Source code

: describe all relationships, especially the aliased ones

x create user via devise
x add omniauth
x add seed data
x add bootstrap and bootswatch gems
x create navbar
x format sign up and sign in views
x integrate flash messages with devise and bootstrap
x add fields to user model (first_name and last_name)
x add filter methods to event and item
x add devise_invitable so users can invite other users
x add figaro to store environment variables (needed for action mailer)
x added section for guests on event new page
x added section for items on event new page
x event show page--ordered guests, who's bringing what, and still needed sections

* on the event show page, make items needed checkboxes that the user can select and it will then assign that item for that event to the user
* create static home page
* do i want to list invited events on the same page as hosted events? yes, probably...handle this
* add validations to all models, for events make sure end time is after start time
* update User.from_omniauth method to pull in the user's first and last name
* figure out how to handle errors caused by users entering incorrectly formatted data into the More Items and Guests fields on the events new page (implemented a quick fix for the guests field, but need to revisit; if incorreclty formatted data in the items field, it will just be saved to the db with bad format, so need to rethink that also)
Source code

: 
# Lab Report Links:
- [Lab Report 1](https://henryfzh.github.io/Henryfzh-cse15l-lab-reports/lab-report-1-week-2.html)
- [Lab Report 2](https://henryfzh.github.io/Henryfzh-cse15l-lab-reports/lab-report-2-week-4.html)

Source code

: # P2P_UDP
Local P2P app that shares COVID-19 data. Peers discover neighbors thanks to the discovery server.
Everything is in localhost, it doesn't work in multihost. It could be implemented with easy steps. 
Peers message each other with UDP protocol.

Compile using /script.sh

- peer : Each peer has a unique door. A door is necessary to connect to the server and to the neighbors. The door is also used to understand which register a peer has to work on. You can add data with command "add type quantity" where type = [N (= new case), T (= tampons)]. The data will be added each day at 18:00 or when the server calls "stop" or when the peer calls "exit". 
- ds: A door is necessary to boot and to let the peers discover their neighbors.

==*==

The records above should be copied out again in full, exactly as they appear.

Source code

: describe all relationships, especially the aliased ones

x create user via devise
x add omniauth
x add seed data
x add bootstrap and bootswatch gems
x create navbar
x format sign up and sign in views
x integrate flash messages with devise and bootstrap
x add fields to user model (first_name and last_name)
x add filter methods to event and item
x add devise_invitable so users can invite other users
x add figaro to store environment variables (needed for action mailer)
x added section for guests on event new page
x added section for items on event new page
x event show page--ordered guests, who's bringing what, and still needed sections

* on the event show page, make items needed checkboxes that the user can select and it will then assign that item for that event to the user
* create static home page
* do i want to list invited events on the same page as hosted events? yes, probably...handle this
* add validations to all models, for events make sure end time is after start time
* update User.from_omniauth method to pull in the user's first and last name
* figure out how to handle errors caused by users entering incorrectly formatted data into the More Items and Guests fields on the events new page (implemented a quick fix for the guests field, but need to revisit; if incorreclty formatted data in the items field, it will just be saved to the db with bad format, so need to rethink that also)
Source code

: 
# Lab Report Links:
- [Lab Report 1](https://henryfzh.github.io/Henryfzh-cse15l-lab-reports/lab-report-1-week-2.html)
- [Lab Report 2](https://henryfzh.github.io/Henryfzh-cse15l-lab-reports/lab-report-2-week-4.html)

Source code

: # P2P_UDP
Local P2P app that shares COVID-19 data. Peers discover neighbors thanks to the discovery server.
Everything is in localhost, it doesn't work in multihost. It could be implemented with easy steps. 
Peers message each other with UDP protocol.

Compile using /script.sh

- peer : Each peer has a unique door. A door is necessary to connect to the server and to the neighbors. The door is also used to understand which register a peer has to work on. You can add data with command "add type quantity" where type = [N (= new case), T (= tampons)]. The data will be added each day at 18:00 or when the server calls "stop" or when the peer calls "exit". 
- ds: A door is necessary to boot and to let the peers discover their neighbors.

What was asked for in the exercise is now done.